Helps with treatment
“Losing one’s hair is a common side effect of chemotherapy treatment, which can have great impact on a woman’s self-esteem. Many of the women have difficulty adjusting to the hair loss and that is why wigs are an important part of their treatment,” says Grace Mugambi, Kencansa executive director during the donation event two weeks ago.
Darling Kenya Chief Executive Officer Mr Gaurav Kaushal says that the brand understands the importance of confidence through fashionable hairstyles and that is why they have decided to help this vulnerable group, which has been forgotten by many.
“As the market leader, Darling understands that today’s multi-dimensional woman wants more out of life and liberation from conventional hairstyles.

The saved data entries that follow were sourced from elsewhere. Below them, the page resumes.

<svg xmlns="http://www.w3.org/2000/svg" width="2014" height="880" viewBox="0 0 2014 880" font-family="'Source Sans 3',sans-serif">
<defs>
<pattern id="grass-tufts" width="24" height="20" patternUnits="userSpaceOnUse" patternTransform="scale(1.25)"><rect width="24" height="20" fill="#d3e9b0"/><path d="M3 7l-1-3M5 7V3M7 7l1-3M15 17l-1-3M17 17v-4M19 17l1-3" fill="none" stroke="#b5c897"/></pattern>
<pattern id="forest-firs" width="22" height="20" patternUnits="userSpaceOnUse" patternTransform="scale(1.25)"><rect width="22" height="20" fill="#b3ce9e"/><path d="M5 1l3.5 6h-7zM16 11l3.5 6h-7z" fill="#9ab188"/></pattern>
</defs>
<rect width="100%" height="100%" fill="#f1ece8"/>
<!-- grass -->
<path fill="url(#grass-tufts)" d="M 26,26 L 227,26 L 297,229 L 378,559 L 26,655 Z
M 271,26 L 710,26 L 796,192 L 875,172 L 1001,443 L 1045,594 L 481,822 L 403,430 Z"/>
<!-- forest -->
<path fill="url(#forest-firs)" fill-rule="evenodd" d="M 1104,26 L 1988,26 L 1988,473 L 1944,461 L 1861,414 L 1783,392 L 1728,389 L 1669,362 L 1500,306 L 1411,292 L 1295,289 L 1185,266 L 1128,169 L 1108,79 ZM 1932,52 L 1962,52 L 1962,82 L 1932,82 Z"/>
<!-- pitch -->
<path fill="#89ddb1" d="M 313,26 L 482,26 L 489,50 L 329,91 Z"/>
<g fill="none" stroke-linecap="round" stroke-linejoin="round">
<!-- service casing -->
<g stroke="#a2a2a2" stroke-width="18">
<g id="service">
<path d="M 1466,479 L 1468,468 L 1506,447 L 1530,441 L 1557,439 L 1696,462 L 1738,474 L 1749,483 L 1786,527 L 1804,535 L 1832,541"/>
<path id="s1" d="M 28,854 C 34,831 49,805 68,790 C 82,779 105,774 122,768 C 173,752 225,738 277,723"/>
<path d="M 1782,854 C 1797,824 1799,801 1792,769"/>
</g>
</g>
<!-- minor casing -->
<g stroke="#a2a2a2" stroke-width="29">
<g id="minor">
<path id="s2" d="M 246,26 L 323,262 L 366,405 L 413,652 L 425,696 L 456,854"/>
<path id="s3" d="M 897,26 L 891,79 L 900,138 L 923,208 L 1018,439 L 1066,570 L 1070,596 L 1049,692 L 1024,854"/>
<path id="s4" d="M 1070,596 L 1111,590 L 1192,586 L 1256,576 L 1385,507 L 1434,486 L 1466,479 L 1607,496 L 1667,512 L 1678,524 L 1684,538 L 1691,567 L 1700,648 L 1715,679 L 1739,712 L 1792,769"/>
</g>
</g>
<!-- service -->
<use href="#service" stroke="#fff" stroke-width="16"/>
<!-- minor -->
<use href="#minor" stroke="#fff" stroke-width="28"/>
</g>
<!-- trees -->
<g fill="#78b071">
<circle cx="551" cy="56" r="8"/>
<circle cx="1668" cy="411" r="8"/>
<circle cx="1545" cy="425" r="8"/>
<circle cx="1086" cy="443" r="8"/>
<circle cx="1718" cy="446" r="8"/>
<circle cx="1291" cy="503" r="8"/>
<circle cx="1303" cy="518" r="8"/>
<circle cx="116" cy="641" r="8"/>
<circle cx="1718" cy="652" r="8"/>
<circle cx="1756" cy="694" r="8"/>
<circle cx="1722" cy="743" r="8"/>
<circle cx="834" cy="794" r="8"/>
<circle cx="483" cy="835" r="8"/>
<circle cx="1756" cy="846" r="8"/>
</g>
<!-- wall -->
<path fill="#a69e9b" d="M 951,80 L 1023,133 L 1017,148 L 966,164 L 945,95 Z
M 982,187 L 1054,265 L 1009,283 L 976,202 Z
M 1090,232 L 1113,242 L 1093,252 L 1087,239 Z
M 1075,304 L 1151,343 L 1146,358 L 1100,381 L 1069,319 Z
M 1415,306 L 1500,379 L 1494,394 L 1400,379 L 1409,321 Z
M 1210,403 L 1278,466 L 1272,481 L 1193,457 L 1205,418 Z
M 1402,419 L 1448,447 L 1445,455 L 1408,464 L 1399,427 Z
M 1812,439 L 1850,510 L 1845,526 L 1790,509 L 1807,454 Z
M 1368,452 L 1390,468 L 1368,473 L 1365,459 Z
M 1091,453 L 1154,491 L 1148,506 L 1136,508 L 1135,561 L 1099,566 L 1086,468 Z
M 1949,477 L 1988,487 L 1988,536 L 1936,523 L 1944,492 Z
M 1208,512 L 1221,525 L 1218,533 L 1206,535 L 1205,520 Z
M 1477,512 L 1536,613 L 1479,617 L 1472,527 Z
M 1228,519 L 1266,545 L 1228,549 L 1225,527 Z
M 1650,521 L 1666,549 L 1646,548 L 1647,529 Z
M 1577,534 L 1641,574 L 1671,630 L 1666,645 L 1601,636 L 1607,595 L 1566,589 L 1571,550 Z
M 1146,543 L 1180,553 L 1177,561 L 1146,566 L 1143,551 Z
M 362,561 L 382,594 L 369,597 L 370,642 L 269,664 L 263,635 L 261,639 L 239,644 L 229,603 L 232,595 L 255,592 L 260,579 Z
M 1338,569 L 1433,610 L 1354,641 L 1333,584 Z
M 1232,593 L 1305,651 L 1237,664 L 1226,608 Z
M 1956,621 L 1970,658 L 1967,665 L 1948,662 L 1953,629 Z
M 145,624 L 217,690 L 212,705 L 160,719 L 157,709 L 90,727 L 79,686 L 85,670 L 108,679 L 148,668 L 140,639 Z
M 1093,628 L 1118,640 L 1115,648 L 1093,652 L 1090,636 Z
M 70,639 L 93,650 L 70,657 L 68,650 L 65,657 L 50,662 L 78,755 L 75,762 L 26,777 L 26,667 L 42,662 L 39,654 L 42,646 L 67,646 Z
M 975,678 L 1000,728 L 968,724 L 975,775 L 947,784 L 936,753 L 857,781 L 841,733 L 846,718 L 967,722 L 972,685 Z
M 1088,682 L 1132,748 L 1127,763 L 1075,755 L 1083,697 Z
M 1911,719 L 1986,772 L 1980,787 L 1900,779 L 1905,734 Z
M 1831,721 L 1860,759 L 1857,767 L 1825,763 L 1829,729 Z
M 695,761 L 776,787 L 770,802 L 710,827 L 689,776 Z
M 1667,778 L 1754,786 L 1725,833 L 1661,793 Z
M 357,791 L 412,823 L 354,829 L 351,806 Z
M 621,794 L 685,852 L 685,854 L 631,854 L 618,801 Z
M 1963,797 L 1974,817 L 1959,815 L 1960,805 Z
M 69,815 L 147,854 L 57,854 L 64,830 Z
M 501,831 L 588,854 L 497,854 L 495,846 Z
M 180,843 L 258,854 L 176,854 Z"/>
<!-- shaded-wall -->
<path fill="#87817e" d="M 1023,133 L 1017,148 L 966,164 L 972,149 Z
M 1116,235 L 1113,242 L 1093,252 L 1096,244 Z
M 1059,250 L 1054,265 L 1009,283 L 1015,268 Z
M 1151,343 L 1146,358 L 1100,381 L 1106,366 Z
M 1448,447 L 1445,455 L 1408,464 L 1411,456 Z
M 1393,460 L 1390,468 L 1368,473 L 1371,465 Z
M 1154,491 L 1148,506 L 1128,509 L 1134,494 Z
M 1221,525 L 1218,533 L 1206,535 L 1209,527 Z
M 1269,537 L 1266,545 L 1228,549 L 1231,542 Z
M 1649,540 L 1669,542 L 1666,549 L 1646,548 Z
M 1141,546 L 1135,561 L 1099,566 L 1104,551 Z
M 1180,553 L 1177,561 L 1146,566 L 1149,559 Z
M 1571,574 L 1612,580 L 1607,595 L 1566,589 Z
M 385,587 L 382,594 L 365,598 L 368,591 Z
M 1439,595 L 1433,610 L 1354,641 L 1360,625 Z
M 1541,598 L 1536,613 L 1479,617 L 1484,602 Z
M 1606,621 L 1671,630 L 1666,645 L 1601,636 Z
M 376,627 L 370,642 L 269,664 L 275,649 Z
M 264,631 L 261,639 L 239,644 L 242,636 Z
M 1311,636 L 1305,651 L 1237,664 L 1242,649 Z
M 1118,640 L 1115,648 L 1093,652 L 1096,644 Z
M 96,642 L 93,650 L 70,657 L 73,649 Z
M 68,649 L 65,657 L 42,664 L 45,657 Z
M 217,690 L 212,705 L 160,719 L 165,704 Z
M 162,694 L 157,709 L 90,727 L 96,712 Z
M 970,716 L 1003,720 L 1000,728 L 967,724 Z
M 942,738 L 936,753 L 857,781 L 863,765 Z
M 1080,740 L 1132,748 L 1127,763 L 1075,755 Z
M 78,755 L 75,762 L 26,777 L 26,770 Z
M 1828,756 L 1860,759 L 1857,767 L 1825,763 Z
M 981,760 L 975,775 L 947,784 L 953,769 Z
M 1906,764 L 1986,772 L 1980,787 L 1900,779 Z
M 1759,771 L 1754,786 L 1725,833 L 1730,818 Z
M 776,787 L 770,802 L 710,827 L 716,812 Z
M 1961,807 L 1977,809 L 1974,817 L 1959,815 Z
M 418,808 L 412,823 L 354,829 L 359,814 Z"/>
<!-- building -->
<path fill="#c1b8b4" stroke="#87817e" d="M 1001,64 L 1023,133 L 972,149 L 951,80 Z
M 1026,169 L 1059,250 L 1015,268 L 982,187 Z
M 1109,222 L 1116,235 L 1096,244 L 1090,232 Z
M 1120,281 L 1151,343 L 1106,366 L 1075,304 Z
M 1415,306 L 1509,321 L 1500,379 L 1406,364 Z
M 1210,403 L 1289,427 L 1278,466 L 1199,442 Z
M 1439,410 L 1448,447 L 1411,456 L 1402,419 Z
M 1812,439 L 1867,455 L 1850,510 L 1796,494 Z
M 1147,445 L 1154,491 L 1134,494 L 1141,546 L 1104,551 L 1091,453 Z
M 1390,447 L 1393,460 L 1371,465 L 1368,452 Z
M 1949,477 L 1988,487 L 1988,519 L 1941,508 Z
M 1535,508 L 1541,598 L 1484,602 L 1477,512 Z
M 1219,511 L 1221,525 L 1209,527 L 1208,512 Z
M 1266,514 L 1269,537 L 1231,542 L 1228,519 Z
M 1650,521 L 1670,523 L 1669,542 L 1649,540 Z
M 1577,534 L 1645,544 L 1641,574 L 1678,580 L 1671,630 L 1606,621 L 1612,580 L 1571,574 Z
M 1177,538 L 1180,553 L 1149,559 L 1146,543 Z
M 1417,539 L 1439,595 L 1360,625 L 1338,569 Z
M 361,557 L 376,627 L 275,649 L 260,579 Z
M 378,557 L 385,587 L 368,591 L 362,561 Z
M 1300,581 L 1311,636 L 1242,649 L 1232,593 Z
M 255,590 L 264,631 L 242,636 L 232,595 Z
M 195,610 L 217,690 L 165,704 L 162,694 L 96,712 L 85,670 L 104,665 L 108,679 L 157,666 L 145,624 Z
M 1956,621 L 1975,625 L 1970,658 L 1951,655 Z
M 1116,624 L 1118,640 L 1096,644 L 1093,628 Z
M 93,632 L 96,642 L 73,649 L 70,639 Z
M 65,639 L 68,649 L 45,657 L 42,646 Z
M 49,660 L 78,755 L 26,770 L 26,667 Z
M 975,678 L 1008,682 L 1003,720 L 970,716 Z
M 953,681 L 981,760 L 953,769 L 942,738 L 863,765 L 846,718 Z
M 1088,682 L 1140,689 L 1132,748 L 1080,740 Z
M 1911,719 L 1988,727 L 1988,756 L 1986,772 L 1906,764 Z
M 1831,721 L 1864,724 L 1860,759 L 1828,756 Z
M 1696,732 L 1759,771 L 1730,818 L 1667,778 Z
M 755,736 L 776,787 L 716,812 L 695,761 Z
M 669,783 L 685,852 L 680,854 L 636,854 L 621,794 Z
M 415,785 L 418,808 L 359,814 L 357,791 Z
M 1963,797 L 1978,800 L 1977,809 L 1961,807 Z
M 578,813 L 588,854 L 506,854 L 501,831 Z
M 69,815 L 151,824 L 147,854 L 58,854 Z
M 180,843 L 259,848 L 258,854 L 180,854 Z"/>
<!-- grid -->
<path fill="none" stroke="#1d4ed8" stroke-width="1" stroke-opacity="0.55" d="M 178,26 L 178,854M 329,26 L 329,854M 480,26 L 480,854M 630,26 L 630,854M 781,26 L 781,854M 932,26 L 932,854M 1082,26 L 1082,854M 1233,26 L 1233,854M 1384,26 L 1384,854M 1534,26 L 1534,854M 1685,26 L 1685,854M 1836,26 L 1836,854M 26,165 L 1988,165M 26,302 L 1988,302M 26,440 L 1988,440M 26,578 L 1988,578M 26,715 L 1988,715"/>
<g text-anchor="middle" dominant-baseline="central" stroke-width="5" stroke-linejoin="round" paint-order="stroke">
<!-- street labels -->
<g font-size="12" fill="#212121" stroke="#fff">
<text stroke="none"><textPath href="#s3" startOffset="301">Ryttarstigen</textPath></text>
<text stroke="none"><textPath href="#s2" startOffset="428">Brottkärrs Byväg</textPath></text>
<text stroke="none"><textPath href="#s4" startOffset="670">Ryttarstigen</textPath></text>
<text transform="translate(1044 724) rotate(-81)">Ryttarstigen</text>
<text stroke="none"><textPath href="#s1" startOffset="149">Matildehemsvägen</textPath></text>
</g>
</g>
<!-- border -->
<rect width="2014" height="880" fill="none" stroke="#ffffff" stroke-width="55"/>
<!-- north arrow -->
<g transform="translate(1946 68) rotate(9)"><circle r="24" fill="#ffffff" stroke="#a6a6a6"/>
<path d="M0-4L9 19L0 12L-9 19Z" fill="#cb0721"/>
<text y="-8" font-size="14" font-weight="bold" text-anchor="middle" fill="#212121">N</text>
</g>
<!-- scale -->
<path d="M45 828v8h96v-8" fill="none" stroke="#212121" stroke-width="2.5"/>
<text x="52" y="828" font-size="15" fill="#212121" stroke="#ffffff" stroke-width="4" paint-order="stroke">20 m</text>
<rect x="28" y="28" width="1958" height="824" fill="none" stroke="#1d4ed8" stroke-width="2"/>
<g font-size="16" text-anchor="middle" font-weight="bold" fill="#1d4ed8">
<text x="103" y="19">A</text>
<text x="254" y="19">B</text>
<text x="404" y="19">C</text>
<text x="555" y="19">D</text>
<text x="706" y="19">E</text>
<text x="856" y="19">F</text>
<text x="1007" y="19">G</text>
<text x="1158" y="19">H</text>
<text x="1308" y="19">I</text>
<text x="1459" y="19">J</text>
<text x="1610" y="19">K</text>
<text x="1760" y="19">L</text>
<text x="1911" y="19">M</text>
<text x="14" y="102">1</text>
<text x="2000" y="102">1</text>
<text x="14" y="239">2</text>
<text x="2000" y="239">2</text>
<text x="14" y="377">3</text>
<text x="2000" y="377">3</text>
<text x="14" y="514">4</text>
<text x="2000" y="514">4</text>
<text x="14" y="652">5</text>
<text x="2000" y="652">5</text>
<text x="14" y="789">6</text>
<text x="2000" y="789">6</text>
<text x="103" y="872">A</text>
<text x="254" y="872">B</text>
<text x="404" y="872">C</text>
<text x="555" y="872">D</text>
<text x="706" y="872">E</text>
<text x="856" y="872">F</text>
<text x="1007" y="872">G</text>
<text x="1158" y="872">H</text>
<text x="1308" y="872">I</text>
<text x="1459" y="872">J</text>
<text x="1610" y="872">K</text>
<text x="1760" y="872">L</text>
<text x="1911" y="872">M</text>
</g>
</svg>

We want to equip our cancer champions with an indispensable freedom to effortlessly channel any style, anytime with ease. We want them to find their beautiful selves in whichever wig suits them well,” says Kaushal.
Kaushal adds that over the years, synthetic wigs have been curated to have a more real-hair feel to them, created with lighter materials and they are cooler to wear and easier to style due to new technological improvements.
“The wigs come in a growing array of colours and hip styles that often move and look just like human hair. Their easy care means no-fuss, ‘shake and go’ styling,” he said.
Apart from wigs, Kencansa also provides meals to cancer patients at Kenyatta National Hospital every Monday and Wednesday. They also give funds to buy colostomy bags for patients who have colon problems and are unable to pass stool normally as well as provide electro larynx gadgets used by cancer patients after their voice box has been removed.
“This is not a one off initiative, we have been doing it and will continue to do it to help our mothers and sisters who are suffering. We want to restore dignity to someone’s life,” says Mugambi.
The International Agency for Research on Cancer’s Globocan 2018 data shows women lead in new cancer cases with 28,688 getting the disease compared to 19,199 men, representing 56 per cent of total new cases.